The Philosophy of Expectations

Harold Bloom talks about the importance of the reading life in the formation of character. For him, this is done through a lifetime of internal dialogue with oneself, with the characters, ideas, situations and conflicts in novels, plays, poems, short stories and so on. This lifetime of dialogue builds character, broadens horizons, exercises the mind, expands it. It is a key in the formation of our ability to listen to ourselves, listening to others, analyzing that data, looping it back into the ongoing conversation of a lifetime. For him, it is not the slant of the work that does this. It’s the quality. His is an apolitical ideal of the unique power of internal conversation with as diverse a reading life as is possible.

Art, music, crafts, etc.. all have this synergy, but words on the page and in our minds coincide with the structure of our communication vehicle most immediately. Language. Through language, because of language. Studying history teaches us that this thing we take for granted today was not available to the vast majority of human beings until recently. Prior to Gutenberg’s invention of the printing press in 1439, most people did not read. Most people could not freely select what they read. Most people didn’t know the vast wealth of conversation available to them from across the globe. And even with the invention of the printing press, literacy levels remained much lower than they are today for centuries.

It seems more than a coincidence that, throughout history, literacy levels go hand in hand with the amount of freedom and control the masses have over their own lives, and the amount of control others have over them. Church, state, kings, queens, and rulers of all kinds, across the globe, have a better shot at keeping the populace down and under their thumbs when that populace can’t read . . . or when it has limited access to a wide range of books, ideas, and conversations that transcend time and place. To take this a step further, it is also more than a coincidence that when people limit their own reading to one book, one set of ideas, one ideology, they are less likely to be truly free, regardless of the powers that be in their particular country, empire, region.

Which brings me back to the word, expectations. The tyranny of low expectations is a phrase we bump into now and then regarding a very different topic, but I think it better fits into this one. And those who use it today in that other context, often fall prey to it themselves. To me, what the phrase really means is that our own chance to broaden that internal conversation with the ages and the most diverse minds across the globe is all too often thrown away. Even in this age of vast access to the widest range of literature, theory, history, and information of all kinds, all too many people choose either not to read at all, or seem satisfied with the narrow pursuit of reading narrowly. They succumb to the tyranny of low expectations, and we all suffer because of that. We suffer as a people, because that narrowness of dialogue is repeated in our media, in our political contests, in the range of public conversation. And that in turn limits progress toward what the literacy revolution should actually have accomplished already: An end to the tyranny of all powerful elites.

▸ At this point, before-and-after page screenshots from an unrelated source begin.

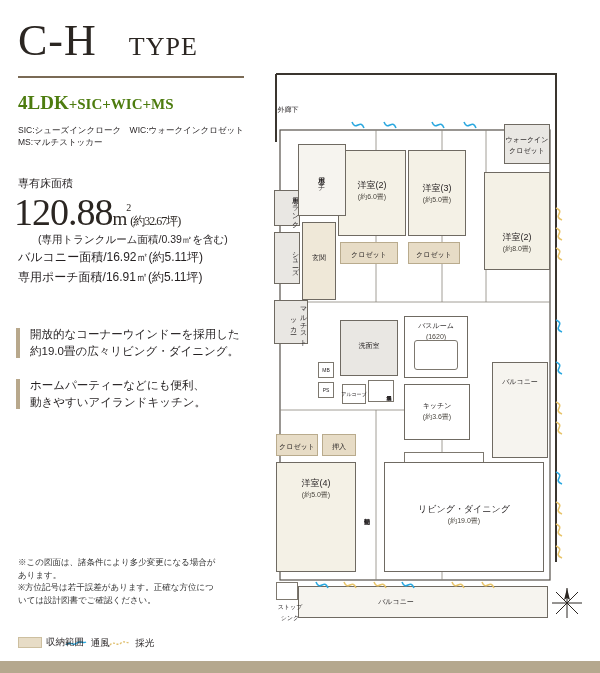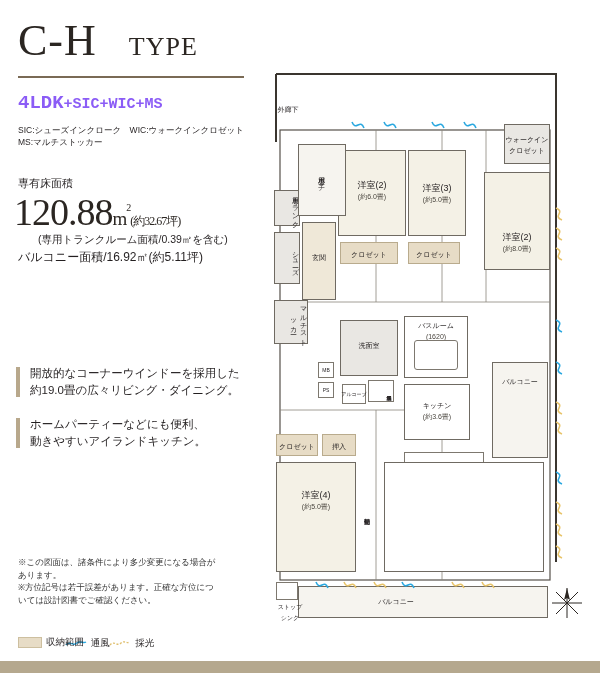--- a/index.html
+++ b/index.html
@@ -31,7 +31,7 @@
   }
   #plan-type{
     position:absolute;left:18px;top:92px;font-size:17px;letter-spacing:0px;
-    font-family:Liberation Mono, monospace;font-weight:bold;color:#8b5cf6;
+    font-family:Liberation Serif, serif;font-weight:bold;color:#4d7c0f;
   }
   #plan-type .big{font-size:19px;}
   #plan-type .sm{font-size:15px;}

Expectations. Because I’ve read widely my whole life, because I’ve read a great deal of comparative myth and religion, because I’ve read about various forms of government, the pursuit of empire, war, political corruption, rigid ideologies, crusades drenched in blood and terror, revolutions drenched in blood and terror, I am less likely to fall prey to special pleadings from those who seek to impose their will on us all—yet again. I am less likely to fall prey to rhetoric and propaganda telling us that this or that is the only possible way, be it religion, ideology, political structures, wars, economic visions and so on. The ability to see things whole, from a multitude of perspectives (which also brings modernist art into the conversation), is what reading widely can do, and this in turn should raise our expectations regarding our own role in our own lives.

I think the literacy revolution has stalled. At least here, at least in this country. We need to raise expectations again through a new concerted effort to broaden our internal conversations with the ages and all places. We need to embrace the all through the heightened embrace of the widest range of reading possible.